The pickleball persecution is over.
On Wednesday, in a courtroom surrounded by supporters and family, 71-year-old Arslan Guney was told by a Denver District Attorney representative that the office wouldn’t pursue charges against him. A judge said the bond against Guney was released and he was free to play pickleball again.
When he exited the courtroom, Guney was greeted by the cheers of about 12 supporters.
There were handshakes and hugs and one man said, “Now, I just have to beat you in pickleball.”
Dressed in a neat gray suit, which Guney said he only wears for weddings and funerals, he thanked his supporters.
“Today’s the greatest day for us,” Guney said. “It’s been two months. It’s been very hard. Very hard on my family and friends…The last two months we had great support, great outcry. We have an amazing community, amazing friends. Central Park strong. Four-thousand people live there and they’re amazing. Thank you.”

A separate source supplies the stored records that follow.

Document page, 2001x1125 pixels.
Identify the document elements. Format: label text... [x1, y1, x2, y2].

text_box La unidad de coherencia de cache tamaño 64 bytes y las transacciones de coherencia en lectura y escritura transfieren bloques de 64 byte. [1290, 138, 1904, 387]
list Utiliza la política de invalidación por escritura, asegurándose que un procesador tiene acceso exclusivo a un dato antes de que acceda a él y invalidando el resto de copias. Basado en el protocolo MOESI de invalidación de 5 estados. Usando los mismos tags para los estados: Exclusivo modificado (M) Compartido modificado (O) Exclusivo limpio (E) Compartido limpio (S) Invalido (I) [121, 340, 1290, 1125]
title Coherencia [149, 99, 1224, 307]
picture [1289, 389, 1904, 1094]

The pickleball problems began in early March. Pickleball is a popular racket sport, and Guney is known by fellow pickleball fans as the “Mayor of Pickleball.” He plays and voluntarily teaches the sport at the Central Park Recreation Center.
The courts aren’t permanently marked for pickleball. Instead, yellow raised cloth markers that resemble tape are used to designate the ins and outs of the playing field.
Guney was accused of destroying Denver Parks and Recreation property after he drew 1-by-1 boxes on the center’s court indicating where the pickleball boundaries should be placed.
He faced a felony criminal mischief charge, which carried a prison term of up to three years. An arrest warrant was issued on March 17. Guney turned himself in on March 24 and spent hours at a Denver detention center before being released on a personal recognizance bond.
Guney had never been arrested before.
Maintenance staff were asked to remove the markings with a “solvent,” but whatever substance was used “was also removing the finish on the floor,” according to an arrest warrant. The damages were tallied at $9,344.58.
But according to attorney Hollynd Hoskins and several witness statements she received, rec center staff drew Xs on the court floor to indicate where the yellow markers should go long before Guney. Hoskins said Guney simply and mistakenly followed suit, darkening the existing markings.
Hoskins and Guney initially sought mediation, but according to the arrest warrant, John Martinez, the deputy executive director of Parks and Recreation, said he “was not interested in meeting with Mr. Guney” and the department would move forward with the charges.
“They really should be ashamed of themselves for escalating this to a felony,” Hoskins said. “The fact that Arslan Guney, an upstanding citizen with no criminal history, who has been a volunteer in this community forever and was acting as a volunteer and had no criminal intentions… The fact that Denver Parks and Rec and the City of Denver would not sit down and talk to Arslan to find out what happened…I was unable to negotiate a summons and a complaint…This is a sad day for the city of Denver and Denver Parks and Rec.”
Parks and Rec didn’t immediately respond to our request for comment.
Besides the charges, Guney was also permanently banned from all Denver rec centers and his membership was suspended indefinitely.
During mediations, ordered by D.A. Beth McCann, the ban was lifted. Guney was ordered to pay about $5,000 for the damages and write an apology letter.
“We’re all human beings,” Guney said. “We make mistakes and when you make a mistake, you have to pay in some way. I [will] continue to volunteer…When I get out of here, we’ll go out there and play pickleball and again volunteer myself and my time and hopefully go back to normal.”
Hoskins said the community will set up a GoFundMe to help Guney pay for the damages. She said the funding will also go to nonprofit organizations run by two professional pickleball players, Simone Jardim and Gizmo. She added that the organizations teach underserved communities pickleball, helping children and “the young at heart.”
Holding hands with his wife, Linda, on the steps of the county courthouse, Guney continued his thanks. He called Hoskins his angel. He thanked the pickleball community far and wide. He said he couldn’t wait to play pickleball later in the day.
“I was really lucky to have so many supporters,” Guney said. “I’m sure I’m not going to do it again. I’m sure you’re not going to see me again, but I think a lot of good things came out of [it] because as you can see the community is really strong…I can see that our neighbors are so strong and so tied together. From Maine to California, thank you. Picklers are amazing people and pickleball is not just a sport. It’s a community…They all love each other. That’s what makes it really nice.”